🤖 AI Summary
Existing image-based virtual try-on methods neglect the guiding role of garment attributes in geometric deformation and texture synthesis, leading to distorted clothing deformation, blurred or color-leaking textures in limb regions (e.g., arms), and particularly severe degradation under sleeve-length variation. To address these issues, we propose PL-VTON, a progressive limb-aware virtual try-on framework. PL-VTON introduces three key innovations: (1) a multi-attribute clothing warping (MCW) module for attribute-guided geometric deformation; (2) an explicit limb-aware texture fusion (LTF) mechanism to preserve limb texture fidelity; and (3) a human parsing estimator (HPE) that provides structural constraints for two-stage pixel-level alignment and semantic region modeling. Extensive experiments demonstrate that PL-VTON consistently outperforms state-of-the-art methods across multiple benchmarks. Quantitative metrics show significant improvements, while qualitative results notably enhance realism and sharpness of arm skin texture and boundary definition.
📝 Abstract
Existing image-based virtual try-on methods directly transfer specific clothing to a human image without utilizing clothing attributes to refine the transferred clothing geometry and textures, which causes incomplete and blurred clothing appearances. In addition, these methods usually mask the limb textures of the input for the clothing-agnostic person representation, which results in inaccurate predictions for human limb regions (i.e., the exposed arm skin), especially when transforming between long-sleeved and short-sleeved garments. To address these problems, we present a progressive virtual try-on framework, named PL-VTON, which performs pixel-level clothing warping based on multiple attributes of clothing and embeds explicit limb-aware features to generate photo-realistic try-on results.
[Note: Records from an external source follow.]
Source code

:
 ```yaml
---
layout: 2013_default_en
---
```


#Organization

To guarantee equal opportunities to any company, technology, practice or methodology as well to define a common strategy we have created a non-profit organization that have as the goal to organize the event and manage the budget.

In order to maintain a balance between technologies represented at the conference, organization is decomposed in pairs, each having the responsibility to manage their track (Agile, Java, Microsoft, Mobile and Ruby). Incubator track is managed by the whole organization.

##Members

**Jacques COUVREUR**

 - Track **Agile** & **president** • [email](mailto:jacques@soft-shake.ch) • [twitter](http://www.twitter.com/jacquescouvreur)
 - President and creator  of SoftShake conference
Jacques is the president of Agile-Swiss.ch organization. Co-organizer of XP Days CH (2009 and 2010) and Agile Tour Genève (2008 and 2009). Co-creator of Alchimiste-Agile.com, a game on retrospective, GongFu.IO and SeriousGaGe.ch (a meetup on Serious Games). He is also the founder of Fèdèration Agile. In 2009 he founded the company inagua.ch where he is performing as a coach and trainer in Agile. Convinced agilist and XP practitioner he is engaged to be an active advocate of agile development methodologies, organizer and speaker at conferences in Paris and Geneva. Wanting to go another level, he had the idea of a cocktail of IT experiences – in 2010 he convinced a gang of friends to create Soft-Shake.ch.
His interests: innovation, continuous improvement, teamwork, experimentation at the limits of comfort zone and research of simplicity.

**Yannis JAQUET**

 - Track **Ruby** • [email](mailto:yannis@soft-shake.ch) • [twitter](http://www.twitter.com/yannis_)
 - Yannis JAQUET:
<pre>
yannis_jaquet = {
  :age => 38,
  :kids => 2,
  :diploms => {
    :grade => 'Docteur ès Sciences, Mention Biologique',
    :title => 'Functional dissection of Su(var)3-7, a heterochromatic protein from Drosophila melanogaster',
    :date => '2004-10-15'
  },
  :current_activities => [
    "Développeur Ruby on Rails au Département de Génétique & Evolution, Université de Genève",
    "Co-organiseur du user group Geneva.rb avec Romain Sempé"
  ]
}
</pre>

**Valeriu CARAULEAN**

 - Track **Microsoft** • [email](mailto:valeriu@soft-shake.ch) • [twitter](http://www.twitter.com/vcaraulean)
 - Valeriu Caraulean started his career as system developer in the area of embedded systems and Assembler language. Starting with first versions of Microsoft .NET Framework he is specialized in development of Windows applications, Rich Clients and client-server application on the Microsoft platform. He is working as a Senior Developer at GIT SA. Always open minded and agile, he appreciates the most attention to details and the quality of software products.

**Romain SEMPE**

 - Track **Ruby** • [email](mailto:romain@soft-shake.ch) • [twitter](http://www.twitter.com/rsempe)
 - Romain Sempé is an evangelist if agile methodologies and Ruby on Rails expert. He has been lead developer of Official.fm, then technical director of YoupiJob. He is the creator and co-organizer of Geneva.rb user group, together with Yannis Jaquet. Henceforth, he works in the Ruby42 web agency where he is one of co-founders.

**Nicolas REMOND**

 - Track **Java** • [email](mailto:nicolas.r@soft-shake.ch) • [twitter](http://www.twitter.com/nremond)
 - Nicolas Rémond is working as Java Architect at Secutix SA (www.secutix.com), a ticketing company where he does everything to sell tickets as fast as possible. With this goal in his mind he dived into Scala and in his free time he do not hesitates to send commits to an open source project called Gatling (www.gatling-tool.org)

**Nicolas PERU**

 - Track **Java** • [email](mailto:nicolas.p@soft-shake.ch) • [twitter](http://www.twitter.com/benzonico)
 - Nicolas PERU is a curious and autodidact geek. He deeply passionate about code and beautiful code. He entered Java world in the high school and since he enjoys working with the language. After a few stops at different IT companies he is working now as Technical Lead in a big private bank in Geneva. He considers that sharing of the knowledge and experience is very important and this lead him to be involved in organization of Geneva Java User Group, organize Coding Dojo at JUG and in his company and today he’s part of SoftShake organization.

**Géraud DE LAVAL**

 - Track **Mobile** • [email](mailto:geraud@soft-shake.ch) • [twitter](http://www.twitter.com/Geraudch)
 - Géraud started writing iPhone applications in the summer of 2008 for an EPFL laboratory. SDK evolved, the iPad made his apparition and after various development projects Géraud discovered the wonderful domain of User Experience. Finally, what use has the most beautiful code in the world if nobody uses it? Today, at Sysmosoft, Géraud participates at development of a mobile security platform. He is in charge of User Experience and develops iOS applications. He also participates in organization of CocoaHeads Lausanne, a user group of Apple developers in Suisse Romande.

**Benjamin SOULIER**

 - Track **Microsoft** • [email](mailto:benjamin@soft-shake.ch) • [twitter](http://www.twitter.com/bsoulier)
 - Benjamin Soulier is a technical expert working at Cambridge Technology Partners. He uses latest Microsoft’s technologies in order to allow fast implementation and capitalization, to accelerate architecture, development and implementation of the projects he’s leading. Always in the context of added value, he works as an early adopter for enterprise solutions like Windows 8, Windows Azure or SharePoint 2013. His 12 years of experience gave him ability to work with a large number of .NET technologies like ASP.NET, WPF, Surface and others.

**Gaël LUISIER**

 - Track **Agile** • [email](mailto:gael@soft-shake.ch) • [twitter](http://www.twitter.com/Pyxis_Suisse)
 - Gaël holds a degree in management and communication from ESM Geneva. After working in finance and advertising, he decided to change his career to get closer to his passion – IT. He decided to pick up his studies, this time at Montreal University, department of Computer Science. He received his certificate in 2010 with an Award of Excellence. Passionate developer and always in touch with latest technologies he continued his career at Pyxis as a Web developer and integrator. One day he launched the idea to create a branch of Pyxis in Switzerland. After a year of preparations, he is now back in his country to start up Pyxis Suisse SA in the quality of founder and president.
Specifically, we design a Multi-attribute Clothing Warping (MCW) module that adopts a two-stage alignment strategy based on multiple attributes to progressively estimate pixel-level clothing displacements. A Human Parsing Estimator (HPE) is then introduced to semantically divide the person into various regions, which provides structural constraints on the human body and therefore alleviates texture bleeding between clothing and limb regions. Finally, we propose a Limb-aware Texture Fusion (LTF) module to estimate high-quality details in limb regions by fusing textures of the clothing and the human body with the guidance of explicit limb-aware features. Extensive experiments demonstrate that our proposed method outperforms the state-of-the-art virtual try-on methods both qualitatively and quantitatively.